Ukrainian politician

Volodymyr Borysovych Hrynyov, also Hryniov (Володимир Борисович Гриньов; Владимир Борисович Гринёв; born 26 July 1945) is a Ukrainian politician who was a People's Deputy of Ukraine from 1990 to 1994, representing Kharkiv's Industrialnyi District. He was an unsuccessful candidate in the 1991 Ukrainian presidential election.

==Biography==
Volodymyr Borysovych Hrynyov was born on 26 July 1945, in the village of Bolshetroitskoye, in the Kursk Oblast of the Russian Soviet Federative Socialist Republic (now Belgorod Oblast, Russia). In 1968 he graduated with honors from the Kharkiv Polytechnical Institute. In 1972 he defended his Candidate of Sciences dissertation, and in 1981, his doctoral dissertation.

Hrynyov was a candidate in the 1990 Ukrainian Supreme Soviet election in the city of Kharkiv's Industrialnyi District. In the first round, none of the five candidates obtained the required 50% of votes; in the second round he obtained 53.49% votes and was elected to the Verkhovna Rada (Ukrainian parliament). In Verkhovna Rada, Hrynov was elected vice chairman. He served in the position until his voluntary resignation in June 1993.

Hrynov participated in the first presidential elections in Ukraine. He was supported by 1,329,758 voters (4.17%), and took fourth place out of six candidates. In 1993 he became the president of International Fund "Business Diaspora of Ukraine". In the same year he organized the Party "Inter-regional Bloc of Reforms", of which he was the leader until May 1999.

On 27 March 1994, Hrynyov participated in the parliamentary elections in the same electoral district in Kharkiv. He obtained less than 50% of votes in the first round.

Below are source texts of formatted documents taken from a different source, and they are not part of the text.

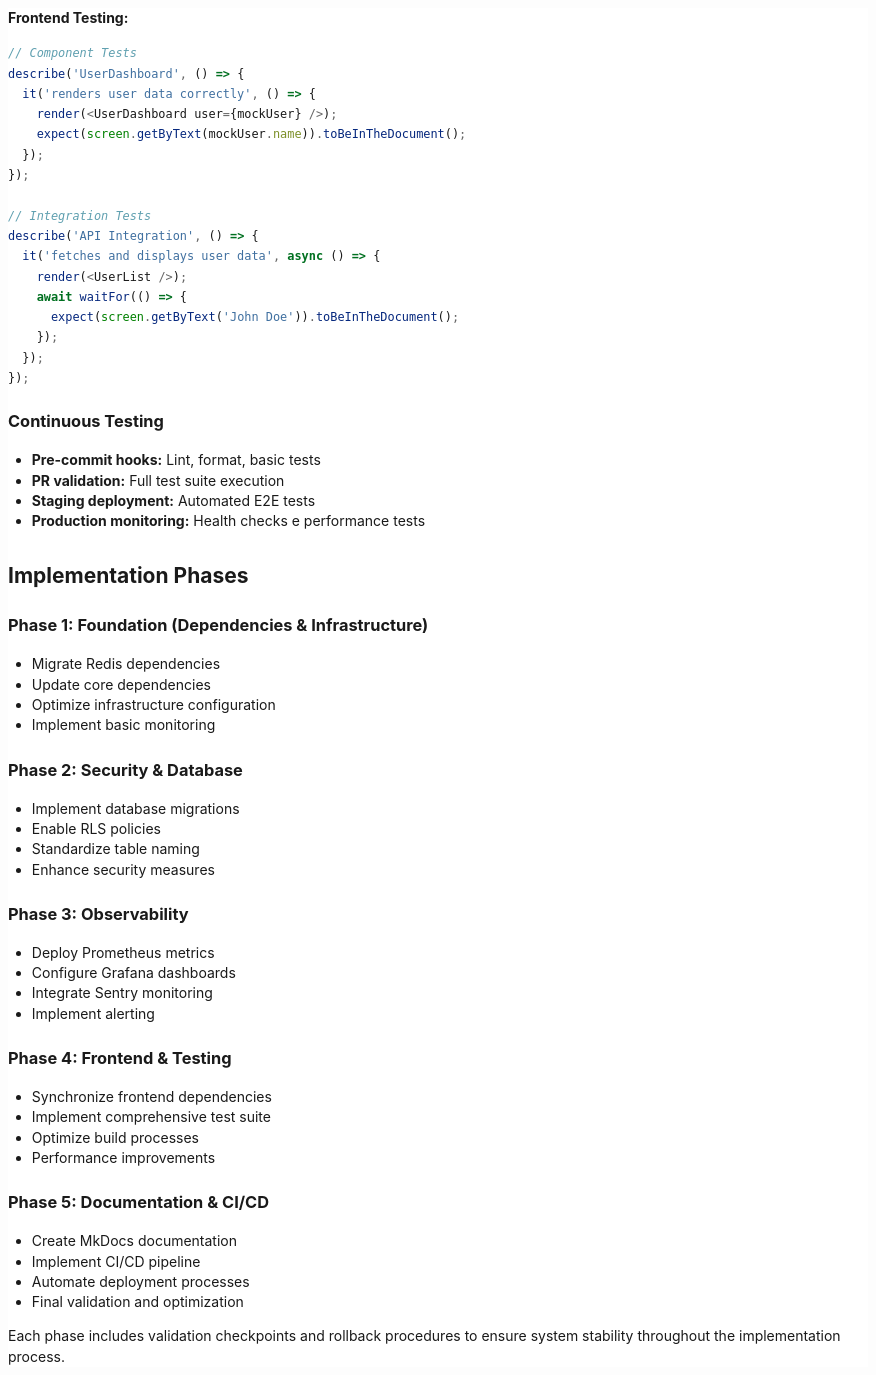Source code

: **Frontend Testing:**
```javascript
// Component Tests
describe('UserDashboard', () => {
  it('renders user data correctly', () => {
    render(<UserDashboard user={mockUser} />);
    expect(screen.getByText(mockUser.name)).toBeInTheDocument();
  });
});

// Integration Tests
describe('API Integration', () => {
  it('fetches and displays user data', async () => {
    render(<UserList />);
    await waitFor(() => {
      expect(screen.getByText('John Doe')).toBeInTheDocument();
    });
  });
});
```

### Continuous Testing

- **Pre-commit hooks:** Lint, format, basic tests
- **PR validation:** Full test suite execution
- **Staging deployment:** Automated E2E tests
- **Production monitoring:** Health checks e performance tests

## Implementation Phases

### Phase 1: Foundation (Dependencies & Infrastructure)
- Migrate Redis dependencies
- Update core dependencies
- Optimize infrastructure configuration
- Implement basic monitoring

### Phase 2: Security & Database
- Implement database migrations
- Enable RLS policies
- Standardize table naming
- Enhance security measures

### Phase 3: Observability
- Deploy Prometheus metrics
- Configure Grafana dashboards
- Integrate Sentry monitoring
- Implement alerting

### Phase 4: Frontend & Testing
- Synchronize frontend dependencies
- Implement comprehensive test suite
- Optimize build processes
- Performance improvements

### Phase 5: Documentation & CI/CD
- Create MkDocs documentation
- Implement CI/CD pipeline
- Automate deployment processes
- Final validation and optimization

Each phase includes validation checkpoints and rollback procedures to ensure system stability throughout the implementation process.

In the second round his opponent withdrew from elections, and Hrynyov obtained 75.64%. Because Hrynov was the only candidate, and the elections required alternatives, Hrynov was not recognized as being elected to the Verkhovna Rada.

Hrynyov attempted to run for the President of Ukraine position in the ahead-of-schedule presidential elections of 1994, but he withdrew in favor of Leonid Kuchma, who was elected president. Hrynov was appointed as an advisor to the President.

In 1998 Hrynyov participated in the parliamentary elections as one of the leaders of SLON, but his block obtained less than one percent of votes and no seats in the parliament.

Over his political career, Hrynyov had been criticized by opponents for being a liberal, a pro-Russian politician, a supporter of the federate system of Ukraine, and for changing political preferences too often. In 2002, Hrynyov supported Viktor Yushchenko, and his Our Ukraine Bloc, but was not a member of the block himself. In the 2000s, Hrynyov was the vice-president of the Interregional Academy of Personnel Management (MAUP).

Hrynyov is married, has a son and daughter. He speaks English and German. He is a sport master in judo, and sambo.